Prima di iniziare questo breve viaggio, va detto che Bianciardi non è mai riuscito a entrare in sintonia con Milano. Ci ha vissuto per molti anni, ha conosciuto un sacco di gente, ma è sempre rimasto un estraneo. Non c’è da stupirsi. Per come era fatto e per come la pensava era destinato a sentirsi un esiliato ovunque, a cominciare dalla sua Grosseto. Il passaggio tratto da “La vita agra” riportato qui di seguito la dice lunga in proposito.
Bastano pochi mesi perché chiunque si trasferisca qui si svuoti dentro, perda linfa e sangue, diventi guscio: tra 20 anni tutta Italia si ridurrà come Milano.

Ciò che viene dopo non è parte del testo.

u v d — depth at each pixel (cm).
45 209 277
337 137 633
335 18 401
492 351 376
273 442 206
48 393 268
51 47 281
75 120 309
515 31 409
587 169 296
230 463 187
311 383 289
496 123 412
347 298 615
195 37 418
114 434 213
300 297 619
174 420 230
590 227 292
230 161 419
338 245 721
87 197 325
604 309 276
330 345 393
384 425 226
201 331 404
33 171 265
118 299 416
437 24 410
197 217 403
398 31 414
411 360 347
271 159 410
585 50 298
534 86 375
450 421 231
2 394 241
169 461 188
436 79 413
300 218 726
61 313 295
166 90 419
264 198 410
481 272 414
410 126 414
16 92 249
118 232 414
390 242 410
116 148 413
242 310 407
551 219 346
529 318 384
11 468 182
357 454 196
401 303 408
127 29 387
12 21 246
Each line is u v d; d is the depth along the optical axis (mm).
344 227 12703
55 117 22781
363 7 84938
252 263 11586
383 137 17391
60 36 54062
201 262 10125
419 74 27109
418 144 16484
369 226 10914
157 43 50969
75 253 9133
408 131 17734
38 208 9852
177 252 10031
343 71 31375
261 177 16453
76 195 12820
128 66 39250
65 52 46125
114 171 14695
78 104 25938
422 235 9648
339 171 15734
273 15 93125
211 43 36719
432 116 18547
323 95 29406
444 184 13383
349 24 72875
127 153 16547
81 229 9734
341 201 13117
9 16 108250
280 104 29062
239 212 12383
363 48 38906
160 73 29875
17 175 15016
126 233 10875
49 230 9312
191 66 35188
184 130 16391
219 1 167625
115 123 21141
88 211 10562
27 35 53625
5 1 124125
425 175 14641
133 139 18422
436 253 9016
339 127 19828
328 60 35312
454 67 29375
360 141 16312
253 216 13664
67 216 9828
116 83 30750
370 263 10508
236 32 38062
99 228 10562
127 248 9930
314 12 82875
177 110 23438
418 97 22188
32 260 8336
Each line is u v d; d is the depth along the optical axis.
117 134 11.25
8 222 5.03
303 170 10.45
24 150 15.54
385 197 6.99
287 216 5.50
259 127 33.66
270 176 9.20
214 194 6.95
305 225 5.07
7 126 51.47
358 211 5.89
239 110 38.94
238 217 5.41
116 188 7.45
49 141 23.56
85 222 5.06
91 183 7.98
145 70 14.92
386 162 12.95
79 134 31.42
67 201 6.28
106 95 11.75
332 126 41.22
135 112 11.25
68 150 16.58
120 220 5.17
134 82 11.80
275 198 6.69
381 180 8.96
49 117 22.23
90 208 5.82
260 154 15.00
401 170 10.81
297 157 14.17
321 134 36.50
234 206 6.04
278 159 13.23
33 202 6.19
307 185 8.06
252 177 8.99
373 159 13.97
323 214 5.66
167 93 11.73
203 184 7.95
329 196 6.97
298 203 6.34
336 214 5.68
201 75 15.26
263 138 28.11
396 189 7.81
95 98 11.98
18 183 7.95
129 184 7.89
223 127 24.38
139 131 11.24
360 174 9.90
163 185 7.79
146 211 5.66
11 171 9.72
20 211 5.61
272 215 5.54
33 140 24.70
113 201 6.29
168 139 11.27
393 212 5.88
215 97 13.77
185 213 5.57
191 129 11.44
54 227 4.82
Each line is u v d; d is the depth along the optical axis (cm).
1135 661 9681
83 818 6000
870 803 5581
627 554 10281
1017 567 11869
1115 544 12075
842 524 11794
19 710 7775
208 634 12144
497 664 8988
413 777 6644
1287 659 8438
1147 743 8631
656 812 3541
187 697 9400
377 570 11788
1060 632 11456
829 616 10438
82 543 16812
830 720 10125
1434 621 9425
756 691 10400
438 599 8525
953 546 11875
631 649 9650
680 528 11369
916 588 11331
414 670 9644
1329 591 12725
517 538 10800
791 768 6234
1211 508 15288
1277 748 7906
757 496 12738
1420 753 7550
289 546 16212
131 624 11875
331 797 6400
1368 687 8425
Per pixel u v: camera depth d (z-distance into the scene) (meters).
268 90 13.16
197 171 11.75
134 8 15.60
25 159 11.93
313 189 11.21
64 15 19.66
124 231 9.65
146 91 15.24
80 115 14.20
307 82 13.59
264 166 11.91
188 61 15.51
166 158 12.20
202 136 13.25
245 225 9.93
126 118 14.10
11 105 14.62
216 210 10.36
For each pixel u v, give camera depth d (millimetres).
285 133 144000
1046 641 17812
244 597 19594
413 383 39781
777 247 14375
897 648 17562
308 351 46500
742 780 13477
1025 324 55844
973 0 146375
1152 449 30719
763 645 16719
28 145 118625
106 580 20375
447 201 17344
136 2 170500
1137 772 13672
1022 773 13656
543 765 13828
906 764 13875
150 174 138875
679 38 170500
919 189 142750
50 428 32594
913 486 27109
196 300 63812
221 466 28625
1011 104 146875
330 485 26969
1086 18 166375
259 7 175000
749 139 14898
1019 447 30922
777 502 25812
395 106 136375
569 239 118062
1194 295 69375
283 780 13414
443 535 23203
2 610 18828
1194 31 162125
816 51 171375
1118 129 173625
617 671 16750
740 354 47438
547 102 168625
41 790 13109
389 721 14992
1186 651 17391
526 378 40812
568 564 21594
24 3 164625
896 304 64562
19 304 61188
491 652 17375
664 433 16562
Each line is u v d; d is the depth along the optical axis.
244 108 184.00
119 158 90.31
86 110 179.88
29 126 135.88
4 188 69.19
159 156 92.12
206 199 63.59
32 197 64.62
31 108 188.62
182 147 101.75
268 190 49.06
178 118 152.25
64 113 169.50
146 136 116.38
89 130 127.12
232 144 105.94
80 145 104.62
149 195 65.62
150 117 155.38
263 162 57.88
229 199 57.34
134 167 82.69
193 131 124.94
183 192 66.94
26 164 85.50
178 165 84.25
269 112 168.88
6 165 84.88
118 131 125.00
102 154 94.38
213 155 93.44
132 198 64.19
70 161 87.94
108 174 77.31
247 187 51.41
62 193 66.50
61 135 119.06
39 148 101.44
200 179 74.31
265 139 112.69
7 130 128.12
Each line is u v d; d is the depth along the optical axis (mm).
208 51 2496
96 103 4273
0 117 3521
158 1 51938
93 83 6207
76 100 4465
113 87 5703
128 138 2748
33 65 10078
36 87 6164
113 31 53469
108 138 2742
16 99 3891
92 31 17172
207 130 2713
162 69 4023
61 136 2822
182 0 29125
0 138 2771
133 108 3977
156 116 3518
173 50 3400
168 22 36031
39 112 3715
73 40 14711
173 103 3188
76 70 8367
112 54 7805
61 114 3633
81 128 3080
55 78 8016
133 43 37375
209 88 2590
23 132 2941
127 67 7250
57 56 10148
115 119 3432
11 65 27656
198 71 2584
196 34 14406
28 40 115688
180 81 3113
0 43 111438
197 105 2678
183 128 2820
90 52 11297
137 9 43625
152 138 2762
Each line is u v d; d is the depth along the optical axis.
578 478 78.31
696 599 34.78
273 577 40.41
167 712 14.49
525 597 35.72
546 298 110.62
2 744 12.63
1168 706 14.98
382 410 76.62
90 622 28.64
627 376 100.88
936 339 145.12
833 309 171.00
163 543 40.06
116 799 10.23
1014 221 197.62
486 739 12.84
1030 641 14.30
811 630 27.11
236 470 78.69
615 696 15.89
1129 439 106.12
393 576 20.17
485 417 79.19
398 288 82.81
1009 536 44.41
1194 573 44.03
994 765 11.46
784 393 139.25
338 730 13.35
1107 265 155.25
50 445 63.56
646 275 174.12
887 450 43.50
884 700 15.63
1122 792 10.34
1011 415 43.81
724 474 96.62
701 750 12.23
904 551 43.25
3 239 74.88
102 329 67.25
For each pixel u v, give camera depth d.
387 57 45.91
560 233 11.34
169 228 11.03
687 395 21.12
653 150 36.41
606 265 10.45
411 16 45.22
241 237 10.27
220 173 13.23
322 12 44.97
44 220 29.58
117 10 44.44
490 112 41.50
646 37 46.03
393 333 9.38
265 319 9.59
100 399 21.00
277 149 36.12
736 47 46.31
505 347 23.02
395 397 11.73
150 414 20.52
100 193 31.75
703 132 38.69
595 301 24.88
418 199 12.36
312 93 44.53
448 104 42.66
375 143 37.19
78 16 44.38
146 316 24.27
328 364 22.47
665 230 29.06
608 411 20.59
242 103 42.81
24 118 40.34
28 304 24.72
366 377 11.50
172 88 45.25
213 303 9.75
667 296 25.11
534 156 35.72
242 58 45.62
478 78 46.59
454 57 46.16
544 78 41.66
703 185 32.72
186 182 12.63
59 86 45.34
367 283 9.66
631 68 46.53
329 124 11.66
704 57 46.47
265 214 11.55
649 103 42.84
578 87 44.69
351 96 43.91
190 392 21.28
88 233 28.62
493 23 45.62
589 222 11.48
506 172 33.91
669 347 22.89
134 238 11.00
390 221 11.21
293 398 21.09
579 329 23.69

Era venuto a Milano per incontrare gli operai delle grandi fabbriche e invece ha trovato ragionieri ottusi, caporedattrici stronzette e segretarie con le gambe secche. Era sbarcato speranzoso alla Stazione Centrale un mattino del giugno del 1954 per lavorare come redattore alla Feltrinelli e finirà per morire, distrutto dall’alcol, nel novembre del 1971 in un letto dell’ospedale San Carlo solo come un cane.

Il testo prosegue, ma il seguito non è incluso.